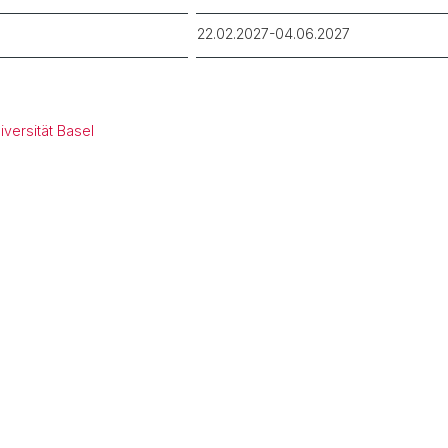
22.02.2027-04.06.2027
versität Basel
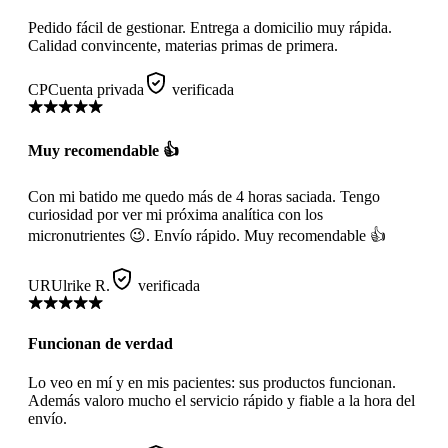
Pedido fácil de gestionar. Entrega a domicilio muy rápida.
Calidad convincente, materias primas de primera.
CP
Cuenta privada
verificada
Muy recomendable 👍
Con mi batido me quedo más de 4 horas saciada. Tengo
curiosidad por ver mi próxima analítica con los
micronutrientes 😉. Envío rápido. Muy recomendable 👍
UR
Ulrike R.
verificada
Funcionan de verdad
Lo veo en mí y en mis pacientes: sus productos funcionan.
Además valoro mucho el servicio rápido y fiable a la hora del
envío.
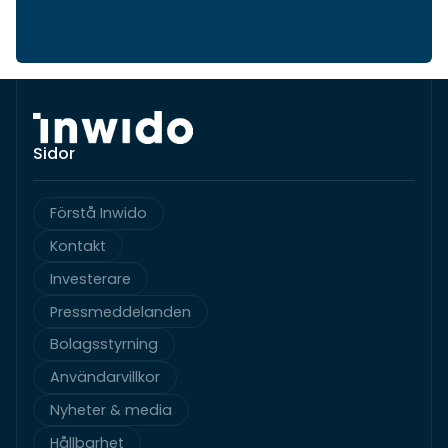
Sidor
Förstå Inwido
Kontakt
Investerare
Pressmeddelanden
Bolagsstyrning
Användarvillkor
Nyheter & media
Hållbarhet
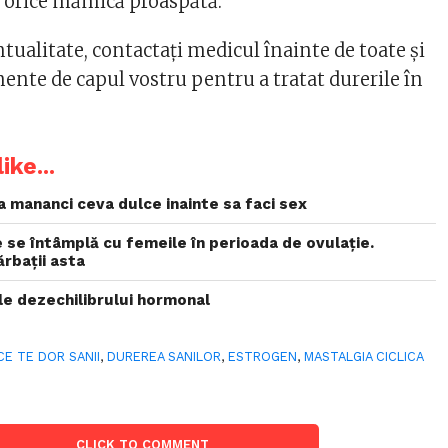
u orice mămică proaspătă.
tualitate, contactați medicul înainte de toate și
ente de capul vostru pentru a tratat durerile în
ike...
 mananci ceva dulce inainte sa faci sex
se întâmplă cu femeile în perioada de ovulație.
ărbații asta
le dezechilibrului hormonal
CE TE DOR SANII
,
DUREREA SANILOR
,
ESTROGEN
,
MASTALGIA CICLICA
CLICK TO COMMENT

==

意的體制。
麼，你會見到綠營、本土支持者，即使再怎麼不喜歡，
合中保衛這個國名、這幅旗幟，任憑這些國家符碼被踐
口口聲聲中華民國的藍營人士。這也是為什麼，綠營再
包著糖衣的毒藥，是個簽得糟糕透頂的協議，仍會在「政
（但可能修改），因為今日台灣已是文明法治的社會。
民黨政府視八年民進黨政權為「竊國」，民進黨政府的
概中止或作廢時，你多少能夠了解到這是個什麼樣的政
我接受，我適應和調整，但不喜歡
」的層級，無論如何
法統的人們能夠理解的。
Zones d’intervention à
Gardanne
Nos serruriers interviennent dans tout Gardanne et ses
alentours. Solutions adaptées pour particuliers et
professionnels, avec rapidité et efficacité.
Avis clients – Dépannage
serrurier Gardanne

ASSIGNED TASK. Convert everything in the entries from the line containing "Pedido fácil de" down to the line containing "CLICK TO COMMENT", both included, into a Markdown table with the columns Row and Line. Omit blank lines, and leave the pictures out of the answer.

RESULT OF THE EXERCISE.
| Row | Line |
|---|---|
| 1 | Pedido fácil de gestionar. Entrega a domicilio muy rápida. |
| 2 | Calidad convincente, materias primas de primera. |
| 3 | CP |
| 4 | Cuenta privada |
| 5 | verificada |
| 6 | Muy recomendable 👍 |
| 7 | Con mi batido me quedo más de 4 horas saciada. Tengo |
| 8 | curiosidad por ver mi próxima analítica con los |
| 9 | micronutrientes 😉. Envío rápido. Muy recomendable 👍 |
| 10 | UR |
| 11 | Ulrike R. |
| 12 | verificada |
| 13 | Funcionan de verdad |
| 14 | Lo veo en mí y en mis pacientes: sus productos funcionan. |
| 15 | Además valoro mucho el servicio rápido y fiable a la hora del |
| 16 | envío. |
| 17 | Sidor |
| 18 | Förstå Inwido |
| 19 | Kontakt |
| 20 | Investerare |
| 21 | Pressmeddelanden |
| 22 | Bolagsstyrning |
| 23 | Användarvillkor |
| 24 | Nyheter & media |
| 25 | Hållbarhet |
| 26 | u orice mămică proaspătă. |
| 27 | tualitate, contactați medicul înainte de toate și |
| 28 | ente de capul vostru pentru a tratat durerile în |
| 29 | ike... |
| 30 |  mananci ceva dulce inainte sa faci sex |
| 31 | se întâmplă cu femeile în perioada de ovulație. |
| 32 | ărbații asta |
| 33 | le dezechilibrului hormonal |
| 34 | CE TE DOR SANII |
| 35 | , |
| 36 | DUREREA SANILOR |
| 37 | , |
| 38 | ESTROGEN |
| 39 | , |
| 40 | MASTALGIA CICLICA |
| 41 | CLICK TO COMMENT |